The Bombay High Court has held that the stepson of a Hindu citizen dying intestate cannot claim inheritance over his property.
Justice SC Gupte passed the judgment in a chamber summons taken out in a partition suit involving partition of ancestral property jointly owned by the parties in the suit.
During the pendency of the suit, one of the defendants (No.14), who was said to be one of the coparceners having right to the ancestral property, died. Although his heirs were brought on record, in an order dated December 12, 2011, the suit was dismissed against those defendants who had remained unserved. Since both the defendants were added during the pendency of the suit, they were not served. Hence, the suit against them stood dismissed.
The present chamber summons was taken out by a third-party applicant, named Yansh Bahadur Sabhajit Yadav who claimed to be the stepson of defendant no.14.
Submissions and Final Judgment
It was argued on behalf of the applicant that he deserves to be impleaded as a party in the matter just like the other heirs. The applicant also sought separate share and possession of the 1/9th share that the original defendant (no.14) had in these properties and also a stay on redevelopment of three buildings which are a part of the suit property.
The applicant, who appeared in person, relied on the definition of ‘child’ under clause 15B of Section 2 of the Income Tax Act, 1961, which includes ‘stepchild’ as well as adopted child. He also submitted that since the word ‘son’ is not defined under the Hindu Succession Act, the definition of ‘child’ under the Income Tax Act should be used.
The court did not accept the applicant’s submissions and pointed out why he does not have any claim over the said properties.
“The claim is clearly preposterous. In the first place, the Applicant must show that he is entitled to succeed to the estate of the deceased either as a relative specified in class-I and if there be no such relative, then as a relative specified in class-II, of the schedule under Hindu Succession Act read with Section 8 of that Act. It is important to note that the controversy involves a claim to the property of a male Hindu dying intestate. The schedule to the Hindu Succession Act refers to heirs in class-I and class-II within the meaning of Section 8 of that Act. A son is included in class-I of the schedule.

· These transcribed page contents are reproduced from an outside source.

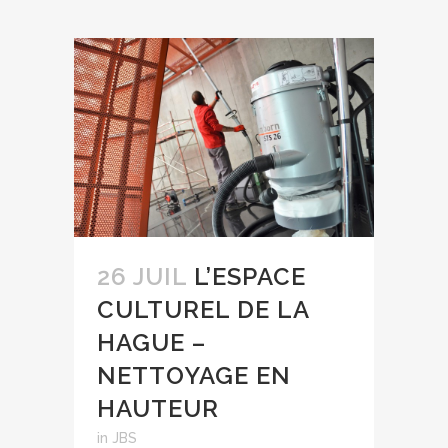
26 JUIL
L’ESPACE
CULTUREL DE LA
HAGUE –
NETTOYAGE EN
HAUTEUR
in
JBS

The Applicant, as son of the wife of the deceased from her first marriage, cannot claim as a son of the deceased. The expression “son” appearing in the Hindu Succession Act does not include a step-son. The expression “son” not having been defined under the Hindu Succession Act, the definition of “son” under the General Clauses Act may be appropriately referred to. In clause (57) of Section 2 of the General Clauses Act, the expression “son” includes only an adopted son and not a step-son. Even otherwise “son” as understood in common parlance means a natural son born to a person after marriage. It is the direct blood relationship, which is the essence of the term “son” as normally understood”, Court said.
The applicant then relied on a judgment of the Bombay High Court in the case of Rama Ananda Patil v Appa Bhima Redekar, in support of his submission that a stepson is entitled to succeed to the property of the deceased.
The court held that the said judgment was delivered in an entirely different set of facts and had no application to the said case.
Referring to the case of Lachman Singh v Kripa Singh And Ors, Justice Gupte noted: “The Supreme Court in that case held that a step-son or a step-daughter of a female Hindu dying intestate are not covered by the expression “son” or “daughter” in Section 15(1)(a) of the Hindu Succession Act. They could merely be said to be falling under either Section 15(1)(b) or Section 15(2) of the said act. In any event, as noted above, there is no warrant for construing the provisions of Section 15, either sub-section (1) or (2) or any of the clauses therein, for our purposes. In our case, the applicable provision is Section 8 of the Hindu Succession Act.”
Thus, the chamber summons were dismissed and the applicant was directed to pay a cost of Rs.50,000 to be divided equally between five sets of defendants within six weeks.